CBM335 Biosignal Processing Syllabus:

CBM335 Biosignal Processing Syllabus – Anna University Regulation 2021

OBJECTIVES:

The student should be made to:
 To study the characteristics of different biosignals
 To learn linear and non-linear filtering techniques to extract desired information
 To understand various techniques for automated classification and decision making to aid diagnosis

UNIT I BIOSIGNAL AND SPECTRAL CHARACTERISTICS

Characteristics of some dynamic biomedical signals, Noises- random, structured and physiological noises. Filters- IIR and FIR filters. Spectrum – power spectral density function, cross-spectral density and coherence function, cepstrum and homomorphic filtering. Estimation of mean of finite time signals.

UNIT II TIME SERIES ANALYSIS AND SPECTRAL ESTIMATION

Time series analysis – linear prediction models, process order estimation, lattice representation, non-stationary process, fixed segmentation, adaptive segmentation, application in EEG, PCG signals, Time varying analysis of Heart-rate variability, model based ECG simulator. Spectral estimation –Blackman Tukey method, periodogram, and model based estimation. Application in Heart rate variability, PCG signals.

UNIT III ADAPTIVE FILTERING AND WAVELET DETECTION

Filtering – LMS adaptive filter, adaptive noise canceling in ECG, improved adaptive filtering in ECG, Wavelet detection in ECG – structural features, matched filtering, adaptive wavelet detection, detection of overlapping wavelets.

UNIT IV BIOSIGNAL CLASSIFICATION AND RECOGNITION

Signal classification and recognition – Statistical signal classification, linear discriminant function, direct feature selection and ordering, Back propagation neural network based classification. Application in Normal versus Ectopic ECG beats.

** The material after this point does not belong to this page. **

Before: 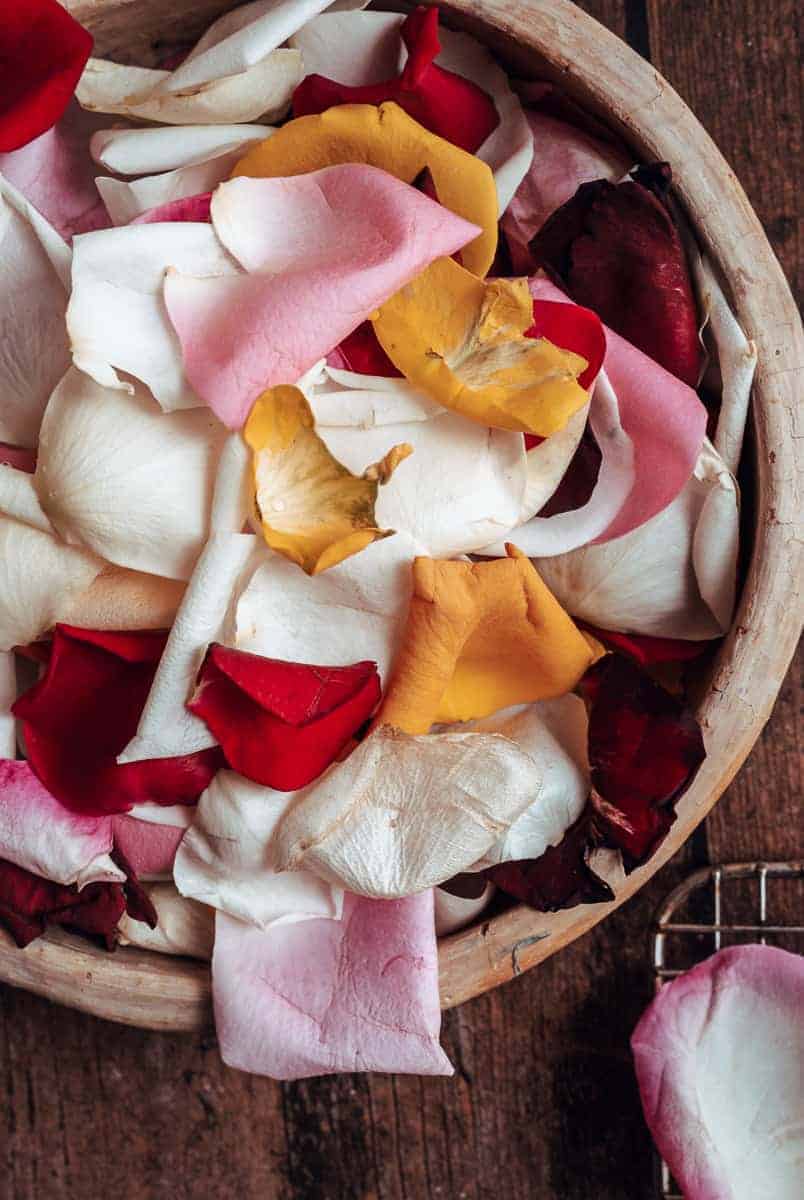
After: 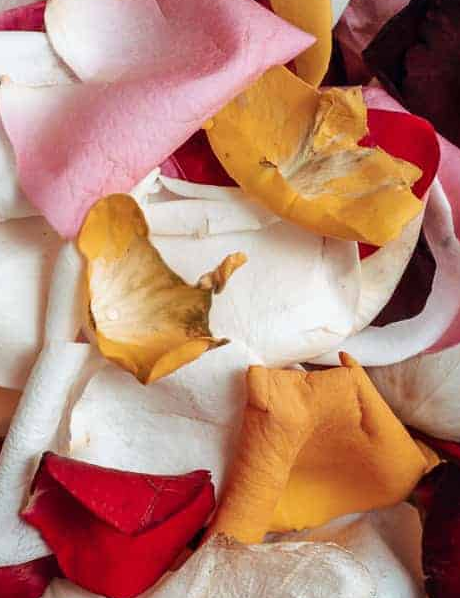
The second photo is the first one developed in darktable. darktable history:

UNIT V TIME FREQUENCY AND MULTIVARIATE ANALYSIS

Time frequency representation, spectrogram, Wigner distribution, Time-scale representation, scalogram, wavelet analysis – Data reduction techniques, ECG data compression, ECG characterization, Feature extraction- Wavelet packets, Multivariate component analysis-PCA,ICA.

COURSE OUTCOMES:

On successful completion of this course, the student will be able to
CO1: Preprocess the Biosignals.
CO2: Analyze biosignals in time domain & to estimate the spectrum.
CO3: Apply wavelet detection techniques for biosignal processing.
CO4: Classify Biosignals using neural networks and statistical classifiers.
CO5: Extract the features using multivariate component analysis.

TOTAL PERIODS:45

TEXT BOOKS

1. Rangaraj M. Rangayyan, “Biomedical Signal Analysis-A case study approach”, Wiley, 2nd Edition, 2016.
2. Willis J. Tompkins, “Biomedical Digital Signal Processing”, Prentice Hall of India, New Delhi, 2003.
3. Arnon Cohen, “Bio-Medical Signal Processing Vol I and Vol II”, CRC Press Inc., Boca Rato, Florida, 1999.

REFERENCES

1. Kayvan Najarian and Robert Splerstor, “Biomedical signals and Image processing’’, CRC – Taylor and Francis, New York, 2nd Edition, 2012.
2. K.P.Soman, K.Ramachandran, “Insight into wavelet from theory to practice”, PHI, New Delhi, 3rd Edition, 2010.
3. D.C.Reddy, “Biomedical Signal Processing – Principles and Techniques’’, Tata McGraw-Hill Publishing Co. Ltd, 2005.
4. John L.Semmlow, “Biosignal and Biomedical Image Processing Matlab Based applications’’, Taylor& Francis Inc, 2004.